Here are some other recommendations when picking a financial planner.
- Choose an advisor who is a Fiduciary.
- A Fiduciary is a professional who is ethically bound to act in your best interest.
- This will reduce concerns about conflict of interest and make their advice more trustworthy.
- Research and interview different advisors and identify their strengths and weaknesses.
- Ask about their licenses, tests, and credentials.
- Financial Advisors tests include:
- Series 7 – qualification to work as a General Securities Representative
- Series 65 – qualification to work as an Investment Advisor/Investment Advisor Representative
- Series 66 – qualification to work as an Investment Advisor Representative and as a Securities Agent
- A boarded Certified Financial Planner is recognized as an expert in the areas of financial planning, taxes, insurance, estate planning, and retirement.
- Choose an advisor with an investment strategy you are comfortable with.
- Do you want your advisor to be aggressive, conservative, or somewhere in between?
- Do you prefer to go mostly with stocks, do you prefer bonds and index funds, or would you prefer a considered blend of many investment types?
- Choosing an advisor from a reputable firm increases the chance of a stable relationship and access to better tools and information. However:
- Association with a major firm like J.P. Morgan or Morgan Stanley does not assure that your advisor is qualified and appropriate for you; and
- You must still choose your advisor because they will work well with you, not because of where they work
- Make sure you understand how your advisor is paid and if it conflicts with your interests. Advisors may:
- Be “fee only” and charge you an hourly wage, a flat rate, where you know exactly how much you are paying, or a fee based on the number of assets managed, which goes up when you add additional assets to the portfolio they manage;
- Others charge a percentage of your assets they are managing, which may be a motivating factor to increase the value of your estate; and
- Be commission based and get reimbursed based on how well your portfolio performs. Conflicts may occur with advisors who are paid commissions by mutual funds or other specific investments. You may be recommended to choose these investments, even if they are not the best ones for you.
- Choose a financial advisor you can work well with and will communicate with you on a regular basis and when otherwise needed.
- Once you’ve identified a firm or individual to manage your assets ask enough questions to make sure you understand all available services, such as:
- Will they track your investment cost basis for you?
- Can they file your tax return and help you with other tax-related issues?

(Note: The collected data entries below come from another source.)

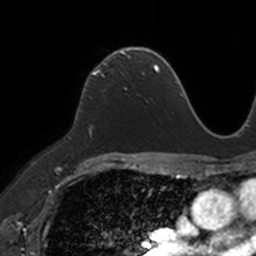
Breast MRI, one axial slice. Slice 81 of 160 in the series (ordered by position). Cropped to one breast. Dynamic contrast-enhanced series, time point 2 of 7 at this slice position (early post-contrast). 3 T. TE 1.7 ms, TR 4 ms. 1 mm slice thickness. 256 × 256 image matrix. Female patient.
Outlined on this slice (semi-automatically segmented with operator editing):
- enhancing-tissue mask used for the functional tumour volume (all voxels passing the contrast-enhancement thresholds inside the analysis volume; usually the tumour): box from (x=86, y=49) to (x=149, y=86) px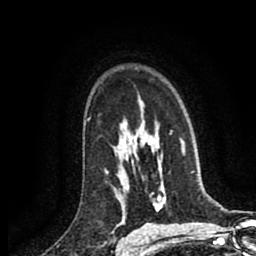
Breast MRI (dynamic contrast-enhanced), one axial slice. Slice 64 of 80 in the series (ordered by position). Cropped to one breast. Dynamic contrast-enhanced series, time point 2 of 8 at this slice position (early post-contrast). 1.5 T. TE 2.6 ms, TR 5.8 ms. 2 mm slice thickness. 256 × 256 image matrix. Female patient.
Structures marked on this image (semi-automatically segmented with operator editing):
- enhancing-tissue mask used for the functional tumour volume (all voxels passing the contrast-enhancement thresholds inside the analysis volume; usually the tumour): bounding box <105,170,107,172> (left, top, right, bottom; pixels)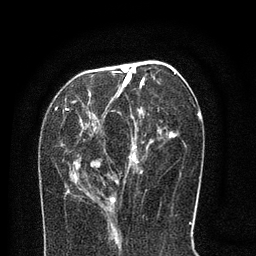
Breast MRI (dynamic contrast-enhanced), one axial slice; position 31 of 80 along the scan axis; cropped to one breast; dynamic contrast-enhanced series, time point 2 of 8 at this slice position (early post-contrast); 3 T; TE 2.1 ms, TR 5 ms; 2 mm slice thickness; 256 × 256 image matrix, field of view 160 × 160 mm. Female patient.
Annotated regions visible in this slice (semi-automatic segmentation, software-assisted and operator-edited):
- enhancing-tissue mask used for the functional tumour volume (all voxels passing the contrast-enhancement thresholds inside the analysis volume; usually the tumour): box from (x=65, y=65) to (x=176, y=208) px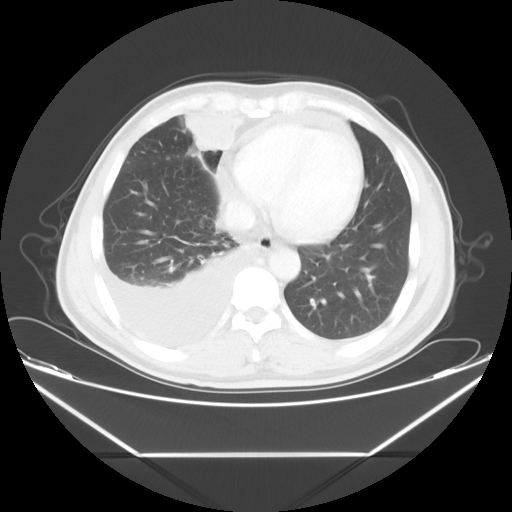
Chest CT, one axial slice; slice 17 of 56 in the series (ordered by position); lung window (W 1500 / L -600 HU); 5 mm slice thickness; 512 × 512 image matrix, field of view 412 × 412 mm. Male patient, age 57 years. Case-level facts recorded for this patient, not image findings: clinical TNM (as recorded): T2 N3 M1.
Structures marked on this image (bounding box drawn by a radiologist):
- lung tumour (recorded histology: adenocarcinoma): box from (x=181, y=106) to (x=250, y=156) px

- Do they look at insurance products, including life insurance, long-term care, and annuities?
- Can they help with your estate planning and distribution of wealth?
- Will they refer you to another professional if they cannot provide the services you need?

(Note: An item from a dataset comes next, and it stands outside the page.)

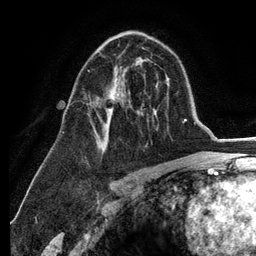
Breast MRI (dynamic contrast-enhanced), one axial slice. Slice 76 of 134 in the series (ordered by position). Cropped to one breast. Dynamic contrast-enhanced series, time point 2 of 6 at this slice position (early post-contrast). 3 T. TE 2.8 ms, TR 7.3 ms. 1.2 mm slice thickness. 256 × 256 image matrix, field of view 180 × 180 mm. Female patient.
Outlined on this slice (semi-automatically segmented with operator editing):
- enhancing-tissue mask used for the functional tumour volume (all voxels passing the contrast-enhancement thresholds inside the analysis volume; usually the tumour): bounding box <88,69,123,147> (left, top, right, bottom; pixels)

- Is there a plan for another appropriate advisor in case something happens to yours?
- Be wary of any advisor who “guarantees” specific returns on your investment
- Investing is always a gamble.
- Unrealistic promises are just that – unrealistic.
- If you feel pressured to make decisions more quickly than you feel comfortable with it’s a signal to take a break or end the session.
The Financial Planning Association website has ways to search your area for the type of financial planner you need.
After you decide, schedule a meeting with the advisors to discuss any areas related to their specialty.